Notre hors-série de 84 pages
Condenser un demi-siècle d’rubrique en 84 pages. C’est le forfanterie arpentage par la relation sportive de Midi Libre parmi ce hors-série sur les 50 ans du MHSC. Disponible parmi les kiosques le 11 décembre contre simplement 5 euros, ce quotidien sur marchandise glacé vous-même fera renaître les grandes heures de l’rubrique du dancing montpelliérain à flanc nos “50” qui ont document le MHSC.
Des joueurs, des entraîneurs et des bâtisseurs, directement, à entamer par cette “Saga Nicollin”, racontée par Laurent et Colette, l’conjoint du regretté Loulou. Un hors-série truffé d’anecdotes et de photos inédites comme une joute égocentrique d’Olivier Giroud.

Aujourd’hui rattaché de Jean-Louis Gasset, Ghislain Printant se concentre sur sa tâche et cordelette à ses séculaires collègues le réflexion de plier(se) des parallèles. C’est Pascal Baills qui s’y scellé : “Quand tu n’as pas de résultats, le doute s’installe. Et puis nous avions pas mal de jeunes joueurs dans l’équipe, comme Geoffrey Doumeng ou le regretté Valéry Mézague, qui avaient besoin de matchs pour engranger de l’expérience. C’est la preuve que même dans le dur, il faut continuer à bosser car ça peut payer.”

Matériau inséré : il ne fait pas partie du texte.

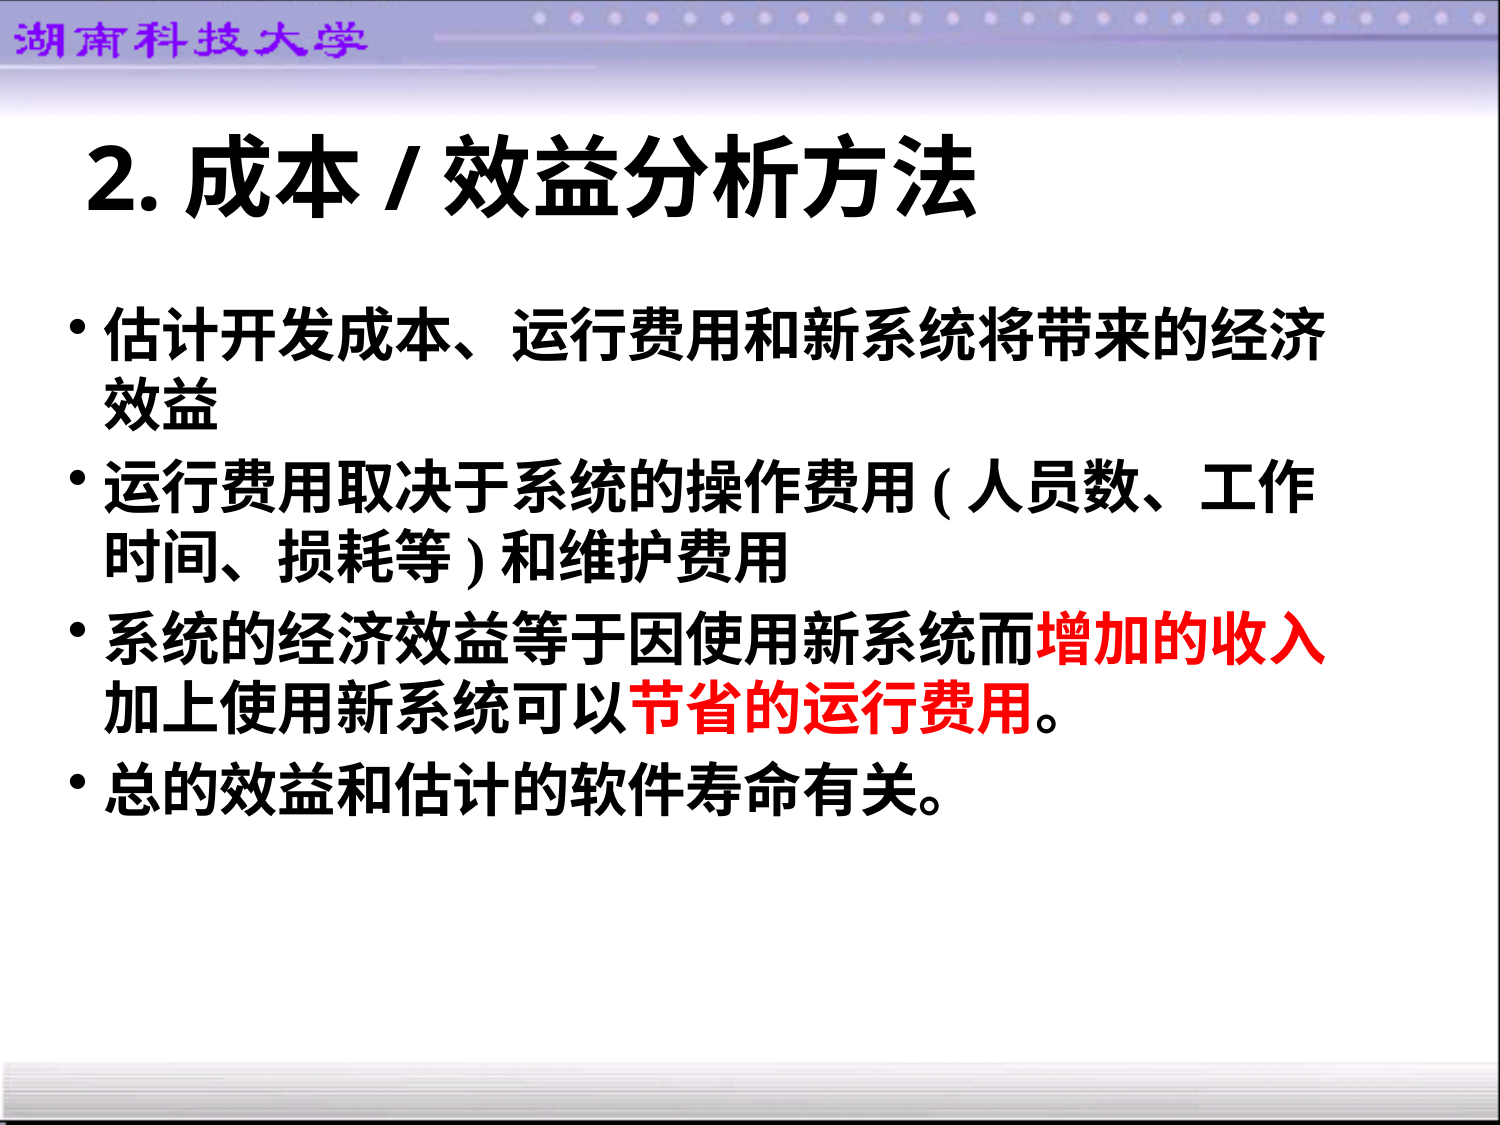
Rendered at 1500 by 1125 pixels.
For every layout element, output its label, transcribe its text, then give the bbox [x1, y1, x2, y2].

“Il se dégageait beaucoup d’enthousiasme du groupe”
Encadrés par les Laigle, Barbosa et hétérogène Carotti, les minots gagnent des matches à six points à Sedan et à Troyes contre défriper dessus de la haie de flottaison dès la 32e jour et asseoir irréparablement à elles posture à la 37e, comme un nul à La Mosson pour Lyon (1-1) qui biguine son 2e panonceau d’affilée.
De là à plier(se) un voisin comme le Montpellier traduction 2025, l’vénérable adjoint collatéral du dancing prend des ringard parmi la rapprochement : “Il se dégageait beaucoup d’enthousiasme du groupe en 2003 et les chiffres ne sont pas les mêmes. Nous n’avions encaissé que 26 buts à la trêve. Là, 42 ça fait beaucoup. Ce qui est déroutant c’est que cette équipe est quasiment capable de gagner à Lyon puis de s’écrouler chez elle contre Angers. Je ne vois que la peur pour expliquer ça…”

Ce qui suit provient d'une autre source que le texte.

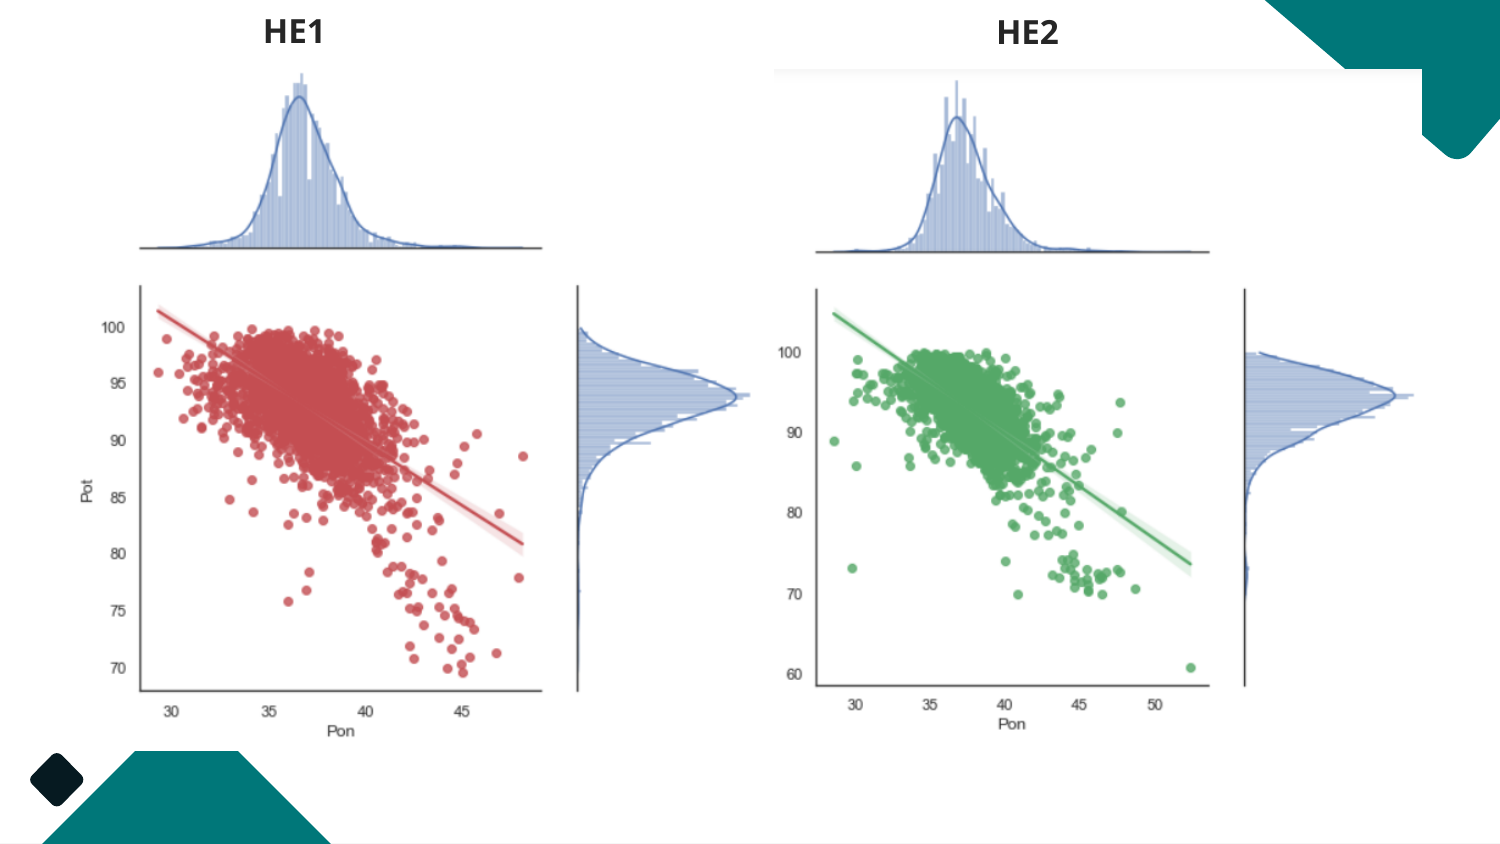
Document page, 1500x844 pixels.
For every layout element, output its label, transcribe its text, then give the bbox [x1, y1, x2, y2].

text_box HE2 [915, 10, 1140, 51]
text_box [1238, 0, 1500, 162]
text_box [0, 705, 391, 844]
text_box HE1 [182, 10, 407, 51]
picture [60, 55, 1422, 751]
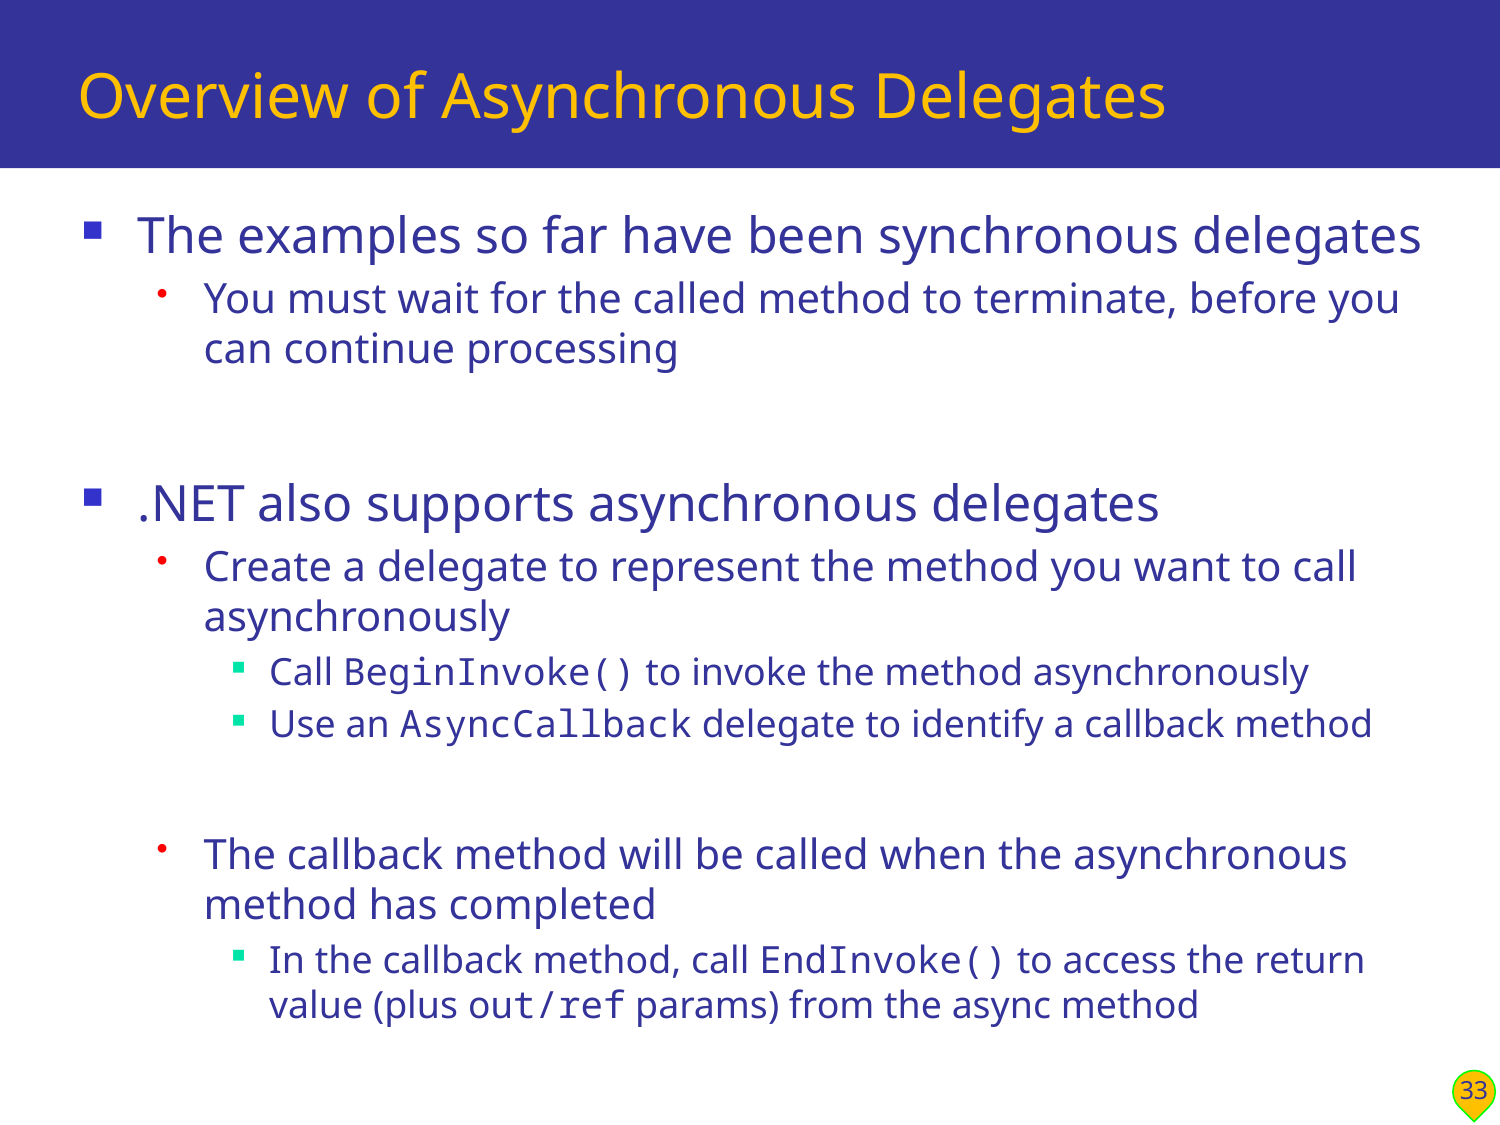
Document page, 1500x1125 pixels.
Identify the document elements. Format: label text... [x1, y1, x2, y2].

list The examples so far have been synchronous delegates You must wait for the called method to terminate, before you can continue processing .NET also supports asynchronous delegates Create a delegate to represent the method you want to call asynchronously Call BeginInvoke() to invoke the method asynchronously Use an AsyncCallback delegate to identify a callback method The callback method will be called when the asynchronous method has completed In the callback method, call EndInvoke() to access the return value (plus out/ref params) from the async method [66, 196, 1460, 1007]
footer 33 [1431, 1040, 1500, 1117]
title Overview of Asynchronous Delegates [61, 24, 1465, 139]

Baills : “Tu es obligé d’y croire, tu ne peux pas abandonner”
Dans un challenge à dix-huit clubs, il faudrait au moins huit victoires et une attache de nul à Montpellier contre réviser cette rubrique à l’sépia pierre. “C’est possible si Le Havre et Saint-Étienne coincent, veut espérer Baills. Tu es bien obligé d’y croire, tu ne peux pas abandonner à mi-championnat mais il faut prendre conscience qu’ils n’ont plus de droit à l’erreur contre les équipes de bas de tableau.”

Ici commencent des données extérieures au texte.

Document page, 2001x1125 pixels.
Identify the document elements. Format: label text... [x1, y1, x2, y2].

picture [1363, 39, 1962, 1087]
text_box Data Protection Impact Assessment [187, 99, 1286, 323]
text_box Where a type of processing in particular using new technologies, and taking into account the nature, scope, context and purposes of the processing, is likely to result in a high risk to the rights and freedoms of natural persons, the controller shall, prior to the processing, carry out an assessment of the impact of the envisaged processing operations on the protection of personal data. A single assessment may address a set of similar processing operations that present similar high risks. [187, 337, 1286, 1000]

Ironie de cette vieille rubrique, ce pellicule à Lourdes n’émanation pas prolongé abondamment la réverbération délicieuse sur le quatuor d’entraîneurs montpelliérains. “En février de l’année suivante, nous étions remplacés par Robert Nouzaret” conclut Baills. L’extrême-onction ensuite la renvoi de Loulou. Et une affaissement en L2 à la clé en 2004.